その後、先代から引き継いだペンションを全4部屋の一軒家オーベルジュ「山小屋Holahoo」としてオープン。阿蘇山麓の美しい自然に囲まれた、大人のためのオーベルジュとして人気を博している。
「草原の中で育った命を、そのそばで料理できるのはここ阿蘇にいる僕の仕事」
――小山 鉄平
草の香りをまとう草原あか牛プレミアムとの出会い
草原で育ったこのあか牛を初めて食べたとき、まったく別の肉だと思いました。いつも食べていたあか牛と違い、野草のような自然な香りがあるんです。
兄弟子(あにでし)である「京都 洋食おがた」の緒方博行シェフに紹介していただき、以前から草原あか牛を提供している熊本の宮本けんしんシェフの「antica locanda MIYAMOTO」で、最初から最後まで草原あか牛プレミアムの肉づくしのコースを食べる機会をいただきました。
とても美味しく、そしてたくさん食べても胃が疲れない事に驚きました。この時の衝撃で、「この肉とちゃんと向き合ってみたい」と思うようになりました。
薪火で焼く前に、肉を「育てている」
焼く前の時間を大切にしています。草原あか牛プレミアムはサカエヤの新保さんのところから骨付きで、紙に包まれた状態で届きます。
届いた日から毎日、状態を見ながら手間をかけ、肉がより良い状態になるのを待ちます。この肉を扱いはじめてから、食材の保管の重要さを学ばせていただきました。

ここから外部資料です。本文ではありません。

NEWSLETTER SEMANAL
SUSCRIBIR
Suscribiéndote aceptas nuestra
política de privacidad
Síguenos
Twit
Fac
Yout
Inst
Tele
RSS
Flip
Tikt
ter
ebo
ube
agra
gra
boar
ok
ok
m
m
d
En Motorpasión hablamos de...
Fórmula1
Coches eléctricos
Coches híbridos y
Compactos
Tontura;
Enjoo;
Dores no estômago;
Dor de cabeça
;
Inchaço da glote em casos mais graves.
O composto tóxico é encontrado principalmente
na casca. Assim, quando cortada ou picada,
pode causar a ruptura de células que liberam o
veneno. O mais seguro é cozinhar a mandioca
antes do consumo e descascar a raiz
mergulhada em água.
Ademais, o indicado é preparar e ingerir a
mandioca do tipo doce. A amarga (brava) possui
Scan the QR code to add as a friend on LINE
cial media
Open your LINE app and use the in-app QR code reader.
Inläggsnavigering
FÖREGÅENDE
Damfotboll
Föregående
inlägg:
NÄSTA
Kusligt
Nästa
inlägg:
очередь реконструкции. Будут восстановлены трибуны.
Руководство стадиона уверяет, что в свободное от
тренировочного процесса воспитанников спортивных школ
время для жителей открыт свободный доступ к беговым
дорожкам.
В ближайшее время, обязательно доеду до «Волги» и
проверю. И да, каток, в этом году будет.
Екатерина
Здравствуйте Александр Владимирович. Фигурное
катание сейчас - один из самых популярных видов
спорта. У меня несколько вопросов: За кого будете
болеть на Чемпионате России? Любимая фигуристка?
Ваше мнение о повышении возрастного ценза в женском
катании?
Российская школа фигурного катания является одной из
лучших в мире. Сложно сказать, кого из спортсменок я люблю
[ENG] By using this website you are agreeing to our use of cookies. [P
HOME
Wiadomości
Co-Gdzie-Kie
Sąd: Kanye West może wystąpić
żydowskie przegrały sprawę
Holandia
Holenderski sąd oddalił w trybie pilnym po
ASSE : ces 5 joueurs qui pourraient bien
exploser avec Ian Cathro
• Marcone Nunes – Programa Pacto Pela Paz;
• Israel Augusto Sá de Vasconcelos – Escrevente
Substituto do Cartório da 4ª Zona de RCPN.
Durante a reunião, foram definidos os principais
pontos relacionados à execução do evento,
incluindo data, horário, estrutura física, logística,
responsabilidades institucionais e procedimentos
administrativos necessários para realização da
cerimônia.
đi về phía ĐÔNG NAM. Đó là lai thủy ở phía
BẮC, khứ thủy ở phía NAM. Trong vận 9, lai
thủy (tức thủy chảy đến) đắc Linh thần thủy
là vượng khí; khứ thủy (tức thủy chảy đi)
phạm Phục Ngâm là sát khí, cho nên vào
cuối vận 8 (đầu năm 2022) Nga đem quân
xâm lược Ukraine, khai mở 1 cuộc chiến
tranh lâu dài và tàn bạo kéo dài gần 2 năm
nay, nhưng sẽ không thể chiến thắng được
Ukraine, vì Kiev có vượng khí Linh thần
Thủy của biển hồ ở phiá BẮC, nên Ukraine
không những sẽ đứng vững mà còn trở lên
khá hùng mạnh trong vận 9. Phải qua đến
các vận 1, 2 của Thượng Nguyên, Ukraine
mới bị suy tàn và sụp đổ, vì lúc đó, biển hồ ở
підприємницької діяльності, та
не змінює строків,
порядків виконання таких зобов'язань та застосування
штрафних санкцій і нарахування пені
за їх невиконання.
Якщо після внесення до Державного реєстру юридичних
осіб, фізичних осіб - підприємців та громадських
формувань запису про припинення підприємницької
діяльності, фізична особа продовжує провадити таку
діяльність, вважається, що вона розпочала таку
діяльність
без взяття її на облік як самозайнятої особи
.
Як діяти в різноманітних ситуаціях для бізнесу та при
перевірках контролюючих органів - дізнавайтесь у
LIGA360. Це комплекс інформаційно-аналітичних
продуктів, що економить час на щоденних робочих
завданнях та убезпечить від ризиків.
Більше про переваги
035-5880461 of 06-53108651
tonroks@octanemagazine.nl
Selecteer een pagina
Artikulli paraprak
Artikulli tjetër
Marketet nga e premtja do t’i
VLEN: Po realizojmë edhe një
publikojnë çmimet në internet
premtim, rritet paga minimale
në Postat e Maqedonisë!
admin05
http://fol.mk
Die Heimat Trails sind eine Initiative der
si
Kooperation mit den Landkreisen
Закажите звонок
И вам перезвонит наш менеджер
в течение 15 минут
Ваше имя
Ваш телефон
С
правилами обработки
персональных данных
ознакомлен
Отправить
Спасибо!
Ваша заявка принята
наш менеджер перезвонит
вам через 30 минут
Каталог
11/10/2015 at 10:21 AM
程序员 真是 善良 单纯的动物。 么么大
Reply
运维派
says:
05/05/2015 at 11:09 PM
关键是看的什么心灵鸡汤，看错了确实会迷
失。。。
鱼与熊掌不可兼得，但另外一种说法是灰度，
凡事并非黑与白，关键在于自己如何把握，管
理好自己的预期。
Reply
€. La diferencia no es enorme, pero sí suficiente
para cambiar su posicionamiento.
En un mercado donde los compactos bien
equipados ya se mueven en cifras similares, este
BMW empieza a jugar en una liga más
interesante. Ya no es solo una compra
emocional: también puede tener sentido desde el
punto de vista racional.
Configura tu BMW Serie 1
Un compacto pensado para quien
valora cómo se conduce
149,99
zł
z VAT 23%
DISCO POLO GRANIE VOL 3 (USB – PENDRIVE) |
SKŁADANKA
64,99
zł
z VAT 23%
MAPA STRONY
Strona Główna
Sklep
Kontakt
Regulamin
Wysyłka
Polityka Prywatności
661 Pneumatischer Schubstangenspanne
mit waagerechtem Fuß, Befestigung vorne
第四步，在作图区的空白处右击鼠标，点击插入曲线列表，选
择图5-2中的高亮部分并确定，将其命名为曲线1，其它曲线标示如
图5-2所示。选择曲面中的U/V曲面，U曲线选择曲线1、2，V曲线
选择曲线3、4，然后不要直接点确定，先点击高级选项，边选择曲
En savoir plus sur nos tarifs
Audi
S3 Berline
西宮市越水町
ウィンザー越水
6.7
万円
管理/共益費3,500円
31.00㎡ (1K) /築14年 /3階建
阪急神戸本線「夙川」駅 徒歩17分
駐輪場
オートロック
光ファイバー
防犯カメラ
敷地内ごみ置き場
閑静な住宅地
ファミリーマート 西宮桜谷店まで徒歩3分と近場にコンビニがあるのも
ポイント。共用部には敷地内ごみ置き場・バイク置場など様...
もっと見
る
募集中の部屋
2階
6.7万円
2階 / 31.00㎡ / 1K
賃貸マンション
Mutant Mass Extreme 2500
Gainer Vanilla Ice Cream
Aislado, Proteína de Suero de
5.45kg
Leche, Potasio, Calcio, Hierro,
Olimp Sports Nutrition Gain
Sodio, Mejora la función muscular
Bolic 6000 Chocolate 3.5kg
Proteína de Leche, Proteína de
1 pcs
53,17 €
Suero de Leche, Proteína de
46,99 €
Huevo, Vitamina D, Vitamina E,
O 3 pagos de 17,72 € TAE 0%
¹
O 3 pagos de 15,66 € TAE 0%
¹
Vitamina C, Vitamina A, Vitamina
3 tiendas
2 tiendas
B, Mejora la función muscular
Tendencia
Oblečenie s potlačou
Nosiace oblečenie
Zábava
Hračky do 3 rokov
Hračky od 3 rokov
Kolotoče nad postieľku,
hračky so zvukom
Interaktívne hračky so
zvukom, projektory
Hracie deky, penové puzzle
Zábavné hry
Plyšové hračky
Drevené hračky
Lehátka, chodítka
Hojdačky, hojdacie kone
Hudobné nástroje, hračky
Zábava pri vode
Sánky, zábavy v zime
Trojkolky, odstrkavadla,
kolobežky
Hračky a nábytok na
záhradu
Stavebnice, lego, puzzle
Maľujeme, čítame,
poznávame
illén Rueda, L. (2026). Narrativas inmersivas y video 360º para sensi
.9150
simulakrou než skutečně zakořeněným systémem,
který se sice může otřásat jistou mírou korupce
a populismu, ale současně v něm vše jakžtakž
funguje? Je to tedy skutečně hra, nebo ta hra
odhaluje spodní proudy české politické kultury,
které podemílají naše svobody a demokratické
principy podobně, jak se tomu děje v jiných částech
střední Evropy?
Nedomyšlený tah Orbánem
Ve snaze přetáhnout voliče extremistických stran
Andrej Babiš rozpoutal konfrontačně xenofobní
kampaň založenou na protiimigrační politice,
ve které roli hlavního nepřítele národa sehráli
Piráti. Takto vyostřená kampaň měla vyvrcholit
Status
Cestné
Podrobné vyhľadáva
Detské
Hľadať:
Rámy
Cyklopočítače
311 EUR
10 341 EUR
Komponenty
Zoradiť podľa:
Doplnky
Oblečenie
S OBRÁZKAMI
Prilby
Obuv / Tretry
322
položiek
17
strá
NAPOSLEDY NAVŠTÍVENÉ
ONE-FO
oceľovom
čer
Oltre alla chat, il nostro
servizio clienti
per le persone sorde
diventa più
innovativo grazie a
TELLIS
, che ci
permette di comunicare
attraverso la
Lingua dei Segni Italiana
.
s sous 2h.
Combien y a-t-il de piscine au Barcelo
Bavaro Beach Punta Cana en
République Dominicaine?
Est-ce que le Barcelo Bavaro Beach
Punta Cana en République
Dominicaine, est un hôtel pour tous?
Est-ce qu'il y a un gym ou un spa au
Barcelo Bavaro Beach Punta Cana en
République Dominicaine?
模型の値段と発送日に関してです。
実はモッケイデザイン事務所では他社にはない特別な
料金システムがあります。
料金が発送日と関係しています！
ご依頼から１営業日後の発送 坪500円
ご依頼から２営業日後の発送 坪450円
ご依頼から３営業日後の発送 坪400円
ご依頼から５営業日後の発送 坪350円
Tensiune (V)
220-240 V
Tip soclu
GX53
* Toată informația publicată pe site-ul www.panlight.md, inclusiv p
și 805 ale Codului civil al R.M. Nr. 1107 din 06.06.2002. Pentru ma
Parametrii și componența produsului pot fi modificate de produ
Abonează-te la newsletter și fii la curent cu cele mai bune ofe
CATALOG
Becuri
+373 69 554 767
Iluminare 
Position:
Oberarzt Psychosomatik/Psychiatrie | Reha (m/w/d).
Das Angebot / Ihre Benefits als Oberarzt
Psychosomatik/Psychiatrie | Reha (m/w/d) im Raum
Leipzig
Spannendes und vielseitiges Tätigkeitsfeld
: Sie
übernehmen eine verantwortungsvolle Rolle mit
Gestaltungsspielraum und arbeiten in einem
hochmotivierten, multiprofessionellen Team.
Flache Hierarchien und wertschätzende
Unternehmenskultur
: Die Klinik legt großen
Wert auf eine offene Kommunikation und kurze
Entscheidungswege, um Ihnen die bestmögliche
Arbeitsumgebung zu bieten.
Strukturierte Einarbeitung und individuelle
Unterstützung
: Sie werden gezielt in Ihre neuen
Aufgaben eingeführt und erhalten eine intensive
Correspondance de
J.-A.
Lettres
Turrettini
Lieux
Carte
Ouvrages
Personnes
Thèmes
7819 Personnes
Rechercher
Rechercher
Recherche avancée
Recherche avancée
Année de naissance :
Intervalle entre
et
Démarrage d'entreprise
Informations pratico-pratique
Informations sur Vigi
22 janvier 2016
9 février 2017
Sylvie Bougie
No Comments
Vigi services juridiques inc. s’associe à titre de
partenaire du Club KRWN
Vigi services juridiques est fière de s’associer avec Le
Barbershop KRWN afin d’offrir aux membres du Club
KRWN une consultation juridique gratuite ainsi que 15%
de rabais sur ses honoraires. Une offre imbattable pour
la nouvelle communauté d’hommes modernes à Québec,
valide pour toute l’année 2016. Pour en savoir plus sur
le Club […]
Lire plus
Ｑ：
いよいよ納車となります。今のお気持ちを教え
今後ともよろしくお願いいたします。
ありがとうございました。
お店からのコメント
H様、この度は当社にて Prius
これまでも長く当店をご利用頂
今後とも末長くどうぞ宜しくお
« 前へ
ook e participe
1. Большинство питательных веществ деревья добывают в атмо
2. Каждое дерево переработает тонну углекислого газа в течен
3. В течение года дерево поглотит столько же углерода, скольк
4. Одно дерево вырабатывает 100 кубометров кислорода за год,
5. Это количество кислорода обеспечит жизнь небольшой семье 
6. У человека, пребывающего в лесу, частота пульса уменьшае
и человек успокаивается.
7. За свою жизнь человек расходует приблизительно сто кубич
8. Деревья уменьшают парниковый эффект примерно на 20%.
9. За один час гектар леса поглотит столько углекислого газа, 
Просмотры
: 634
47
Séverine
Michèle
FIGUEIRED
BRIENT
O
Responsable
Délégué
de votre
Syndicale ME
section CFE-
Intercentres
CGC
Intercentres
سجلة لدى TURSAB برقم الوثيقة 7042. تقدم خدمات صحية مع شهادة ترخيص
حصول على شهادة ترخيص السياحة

牛飼いの方と同様に、毎日大切に育てる気持ちで向き合っています。
以前は効率を考えて真空パックにし、冷蔵庫にしまっておけばいいと思っていましたが、今は毎日状態を見て風に当てたり、紙で包んで乾燥させすぎないように気を配ったり、その積み重ねで変わっていく肉なんだと気づきがありました。

「牛は本来、野山で草を食べて育つ生き物」
草原あか牛の生産者である橋村さんのこの言葉が、自分の中に残っています。この一言で、草原で育つあか牛の良さが腑に落ちました。
僕はどの育て方にもそれぞれの良さがあると思っています。牛舎での肥育も、草原での放牧も、阿蘇で情熱を持って育てていらっしゃる生産者の方々です。
ですが、草原のみで育つあか牛が昔ならではの飼育方法でとても意味があり、貴重であることもわかっていただきたい。
このあか牛を食べてもらうことで、阿蘇の歴史に触れるきっかけになれば、と思っています。